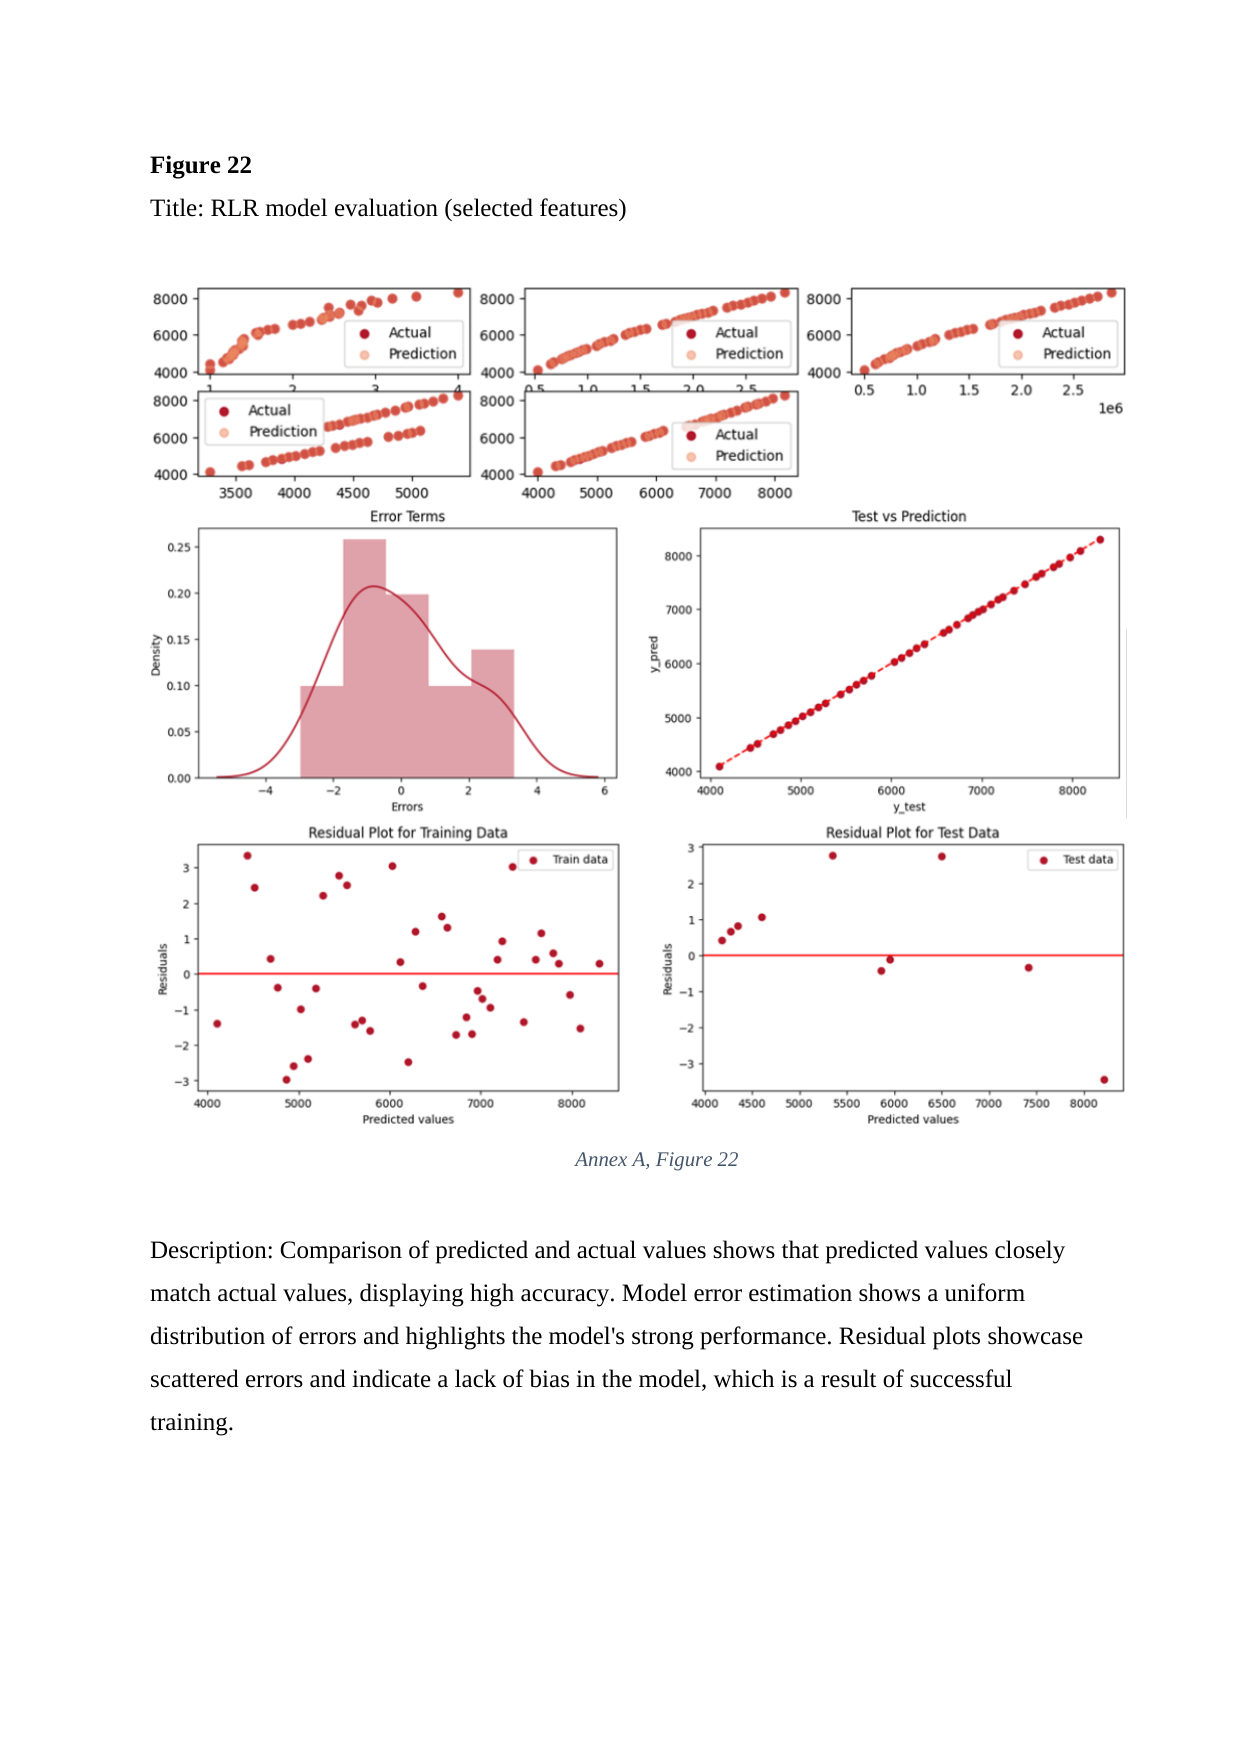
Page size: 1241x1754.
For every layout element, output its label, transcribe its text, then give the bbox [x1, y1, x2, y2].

text Title: RLR model evaluation (selected features) [150, 193, 1090, 222]
text Description: Comparison of predicted and actual values shows that predicted values closely match actual values, displaying high accuracy. Model error estimation shows a uniform distribution of errors and highlights the model's strong performance. Residual plots showcase scattered errors and indicate a lack of bias in the model, which is a result of successful training. [150, 1235, 1090, 1436]
picture [150, 279, 1127, 1133]
text Annex A, Figure 22 [150, 1147, 1090, 1171]
text Figure 22 [150, 150, 1090, 179]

What is being asked
The entries above should be retyped word for word, with all pictures omitted.

Solution for this problem
Page size: 1241x1754.
For every layout element, output its label, transcribe its text, then give the bbox [x1, y1, x2, y2].

text Title: RLR model evaluation (selected features) [150, 193, 1090, 222]
text Description: Comparison of predicted and actual values shows that predicted values closely match actual values, displaying high accuracy. Model error estimation shows a uniform distribution of errors and highlights the model's strong performance. Residual plots showcase scattered errors and indicate a lack of bias in the model, which is a result of successful training. [150, 1235, 1090, 1436]
picture [150, 279, 1127, 1133]
text Annex A, Figure 22 [150, 1147, 1090, 1171]
text Figure 22 [150, 150, 1090, 179]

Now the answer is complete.